I also agree that for reasons such as this (deleting an unwanted account) the ruling is useful. The real problem is demanding Google or other services like theirs to delete data that appears from other services, that Google has nothing to do with, other than indexing them. Of course you'd have to believe that once the data is gone from the parent host, it disappears from Google's cache, too, automatically.

But just asking Google to get rid of it doesn't make a lot of sense to me, and I think it unnecessarily punishes them, too. Think about the tens of millions of such requests they'd have to respond to every year in the future.

The ruling can be use for good and bad reasons.But I think it's important people can at least reach google in some special case,where a result from 10 year ago can be detrimental.
If it's really just irrelevant clutter why not ignore it and let Google decide how best to hide it? That's their job, right?
Will these take-downs at least make it to www.chillingeffects.org? I do hope so.
why does the link go to ft.com, rather than google.com (the domain listed after the link)
When you search Google and copy a link from results page, thats what you get. Links are going through google.com and redirected to the site.

This is probably what author did. :/

It's a clever trick. Unfortunately, it breaks the referential integrity of the post. I don't think we can allow it as the submission url, for the same reason we don't allow link shorteners. People who are already posting links to Google searches in comments, though, might want to post these instead.

For those reading this later, the submitted url was http://www.google.com/url?sa=t&rct=j&q=&esrc=s&source=web&cd...

Quite a few of your comments about editorial decisions (changing URL, changing title) include a note about what the original was. I really like that, it helps people make sense of the conversation.
The only problem is now when you click on the submission link you can't view the article because you need a FT subscription. If you clicked the link that sends you via Google you can view the article due to the FT allowing limited free views via search engines.
Yes—that's why the trick is clever. But this has been the situation for a long time, and much as we're all annoyed by the annoyance, it would clearly be inappropriate to have all paywalled links show up in HN as "google.com". If people want to post links like this in comments, that wouldn't be a big deviation from current practice.
Maybe, in cases where the initial URL submitted redirects, the title should show two domains: the initial domain, and the final domain reached when the entire redirect chain is followed. Or we could try to convince the HN community to favour other sources over FT; this story, in particular, isn't short of write-ups elsewhere.
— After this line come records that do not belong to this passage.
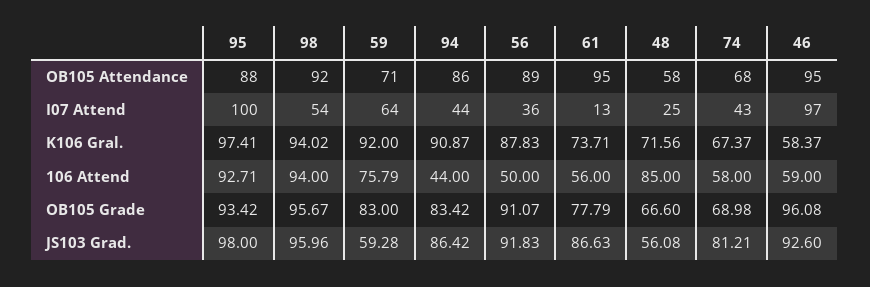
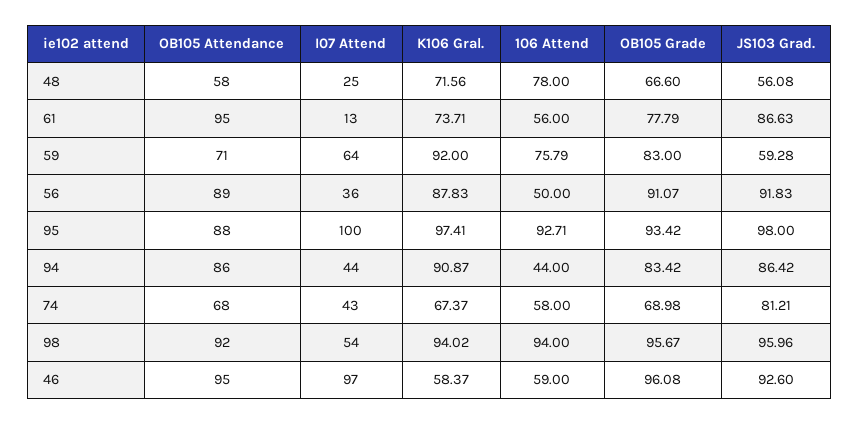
48, 106 Attend: 85 -> 78

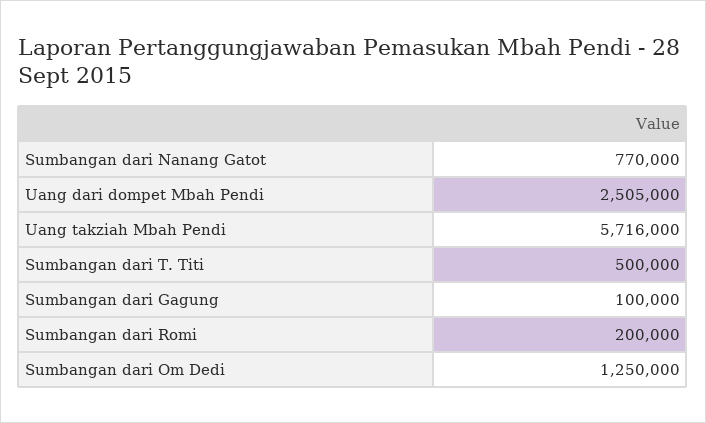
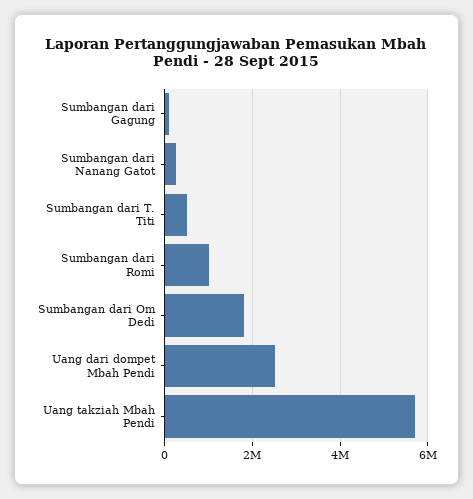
Sumbangan dari Nanang Gatot: 770000 -> 200000
Sumbangan dari Romi: 200000 -> 1000000
Sumbangan dari Om Dedi: 1250000 -> 1800000

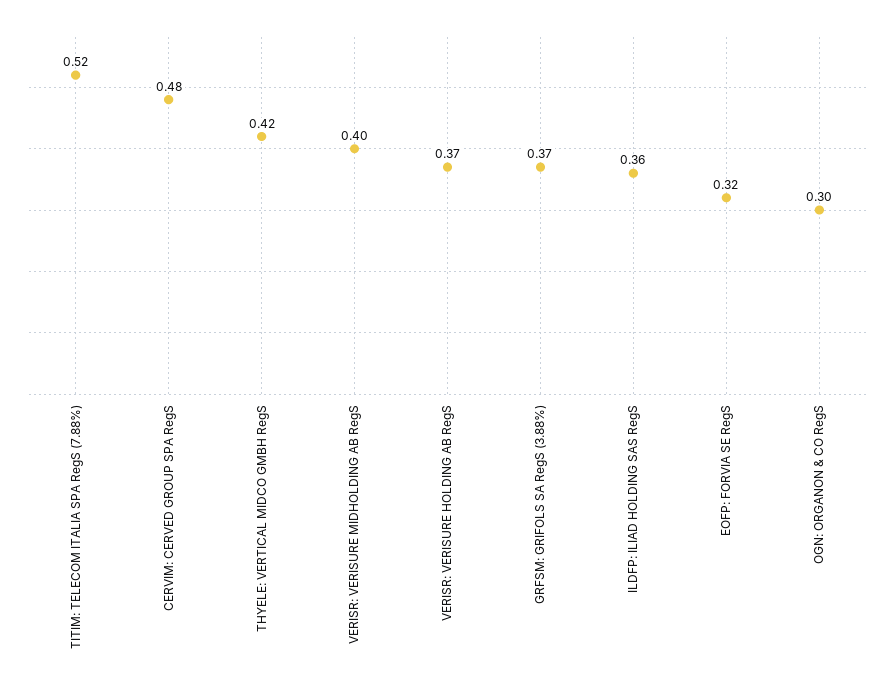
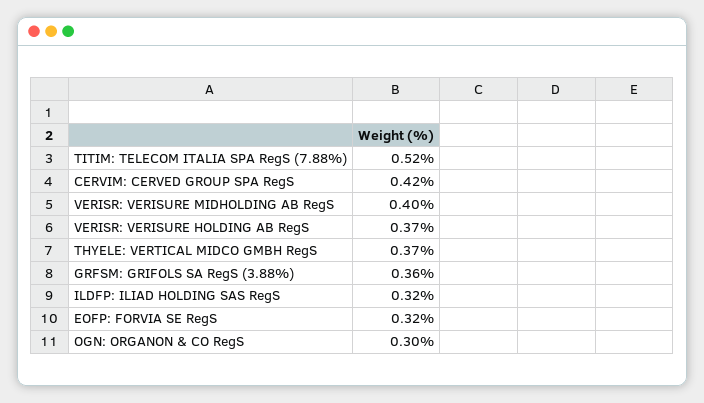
CERVIM: CERVED GROUP SPA RegS: 0.48 -> 0.42
THYELE: VERTICAL MIDCO GMBH RegS: 0.42 -> 0.37
GRFSM: GRIFOLS SA RegS (3.88%): 0.37 -> 0.36
ILDFP: ILIAD HOLDING SAS RegS: 0.36 -> 0.32

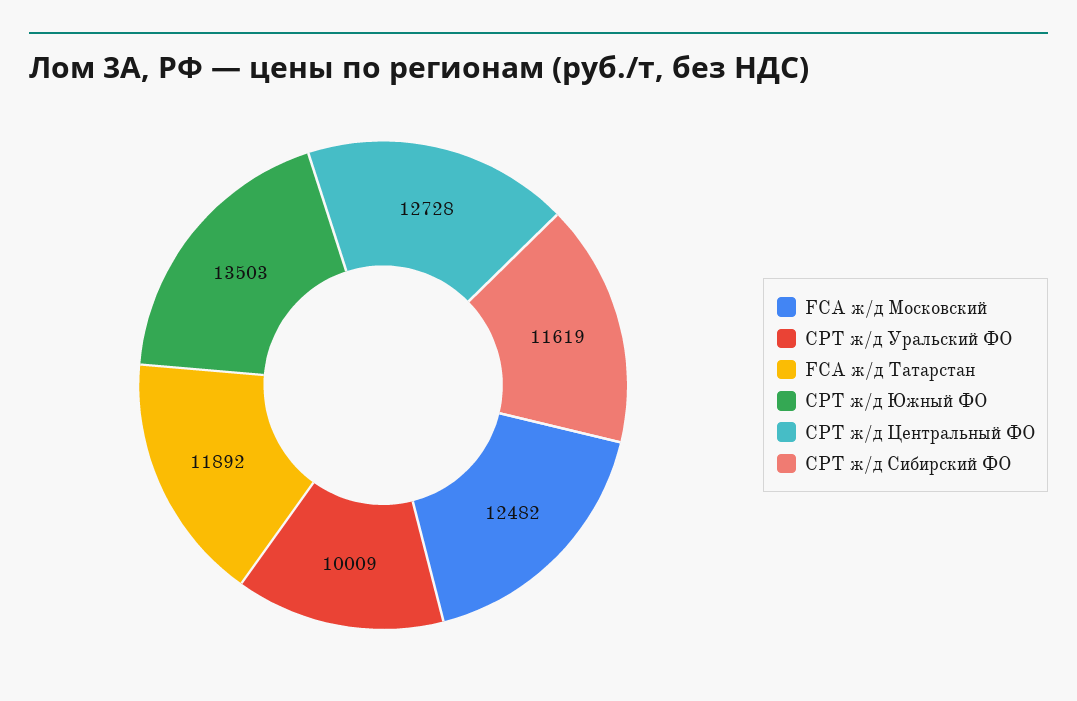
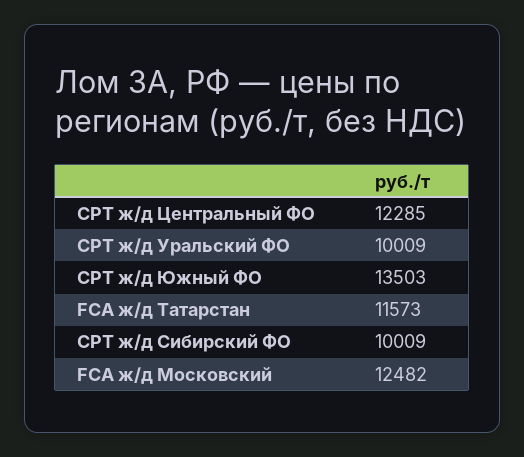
FCA ж/д Татарстан: 11892 -> 11573
CPT ж/д Центральный ФО: 12728 -> 12285
CPT ж/д Сибирский ФО: 11619 -> 10009

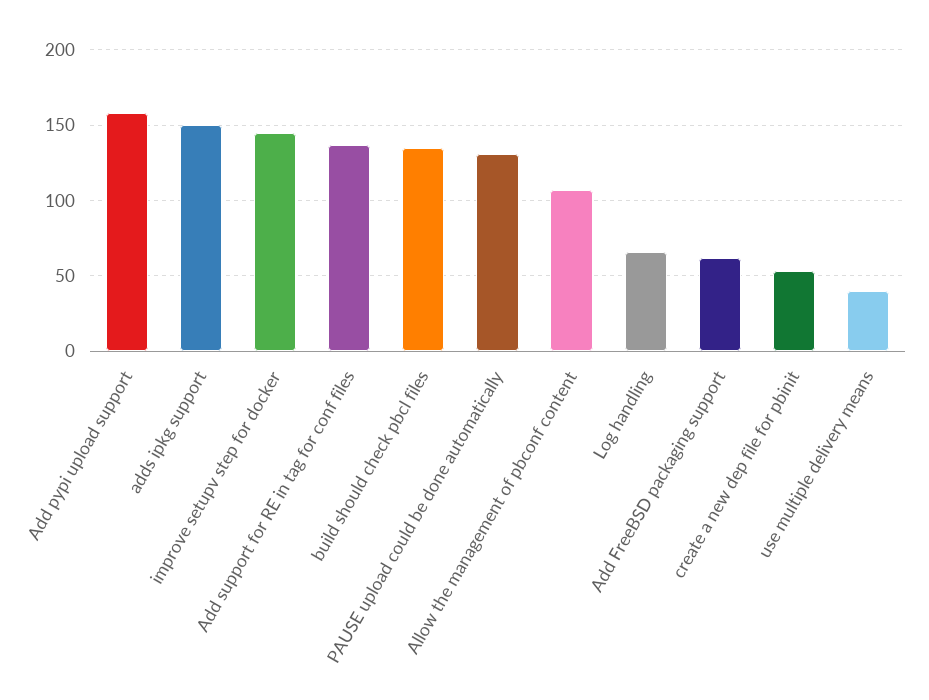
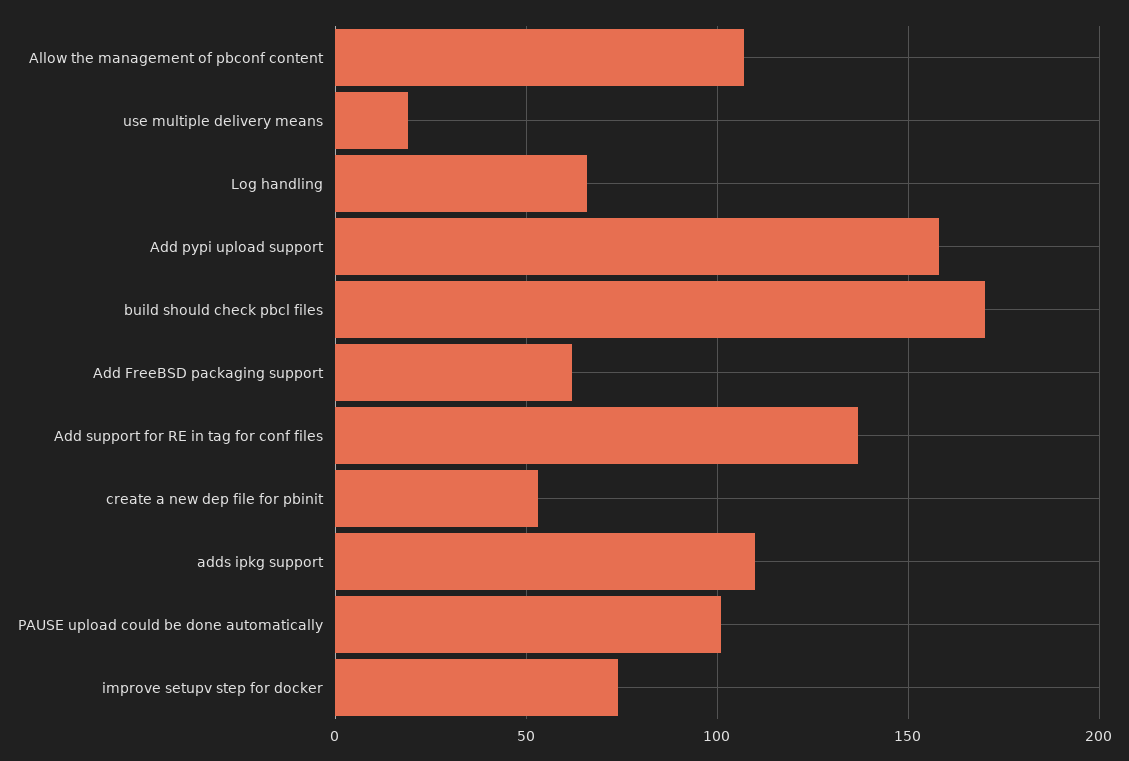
adds ipkg support: 150 -> 110
improve setupv step for docker: 145 -> 75
build should check pbcl files: 135 -> 170
PAUSE upload could be done automatically: 130 -> 100
use multiple delivery means: 40 -> 20

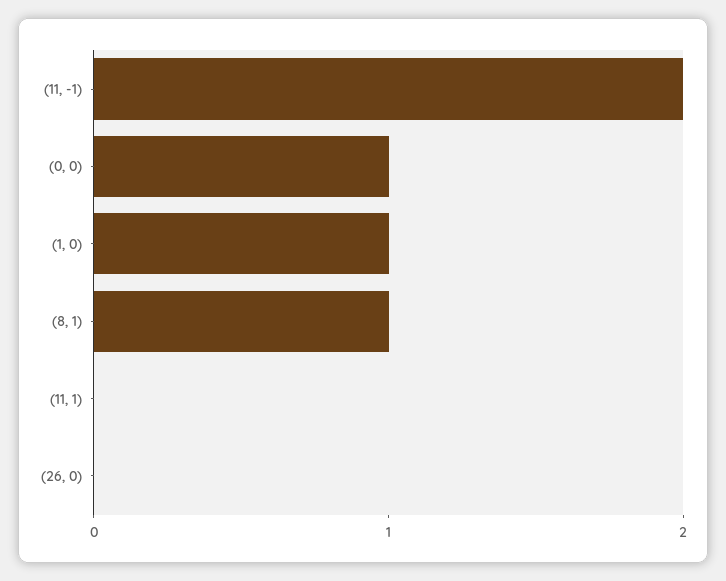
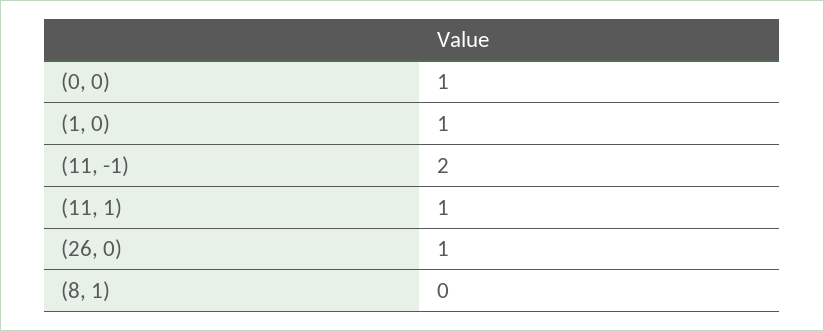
(8, 1): 1 -> 0
(11, 1): 0 -> 1
(26, 0): 0 -> 1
EDIT: BTW, I can view the article. Is that because I'm coming from outside the US?

This way you can skip the FT paywall, since it looks like you're coming from search or google news. It exploits the daily allowance of free articles shown to users coming from the search engine.
Google bows... Misleading title by Financial Times that doesn't bow under laws eh? Funny how the media can manipulate the wording and judge someone.

It's called LAW! You don't BOW to it, you OBEY.

What would FT do in Google case? form an army and go fight against the EU?... Sick of reading articles like that.

Its sad that the EU is voting those laws, but its not Google fault of trying to be a legal company...

Only Europeans will have their data censored. Good for businesses hosting VPNs.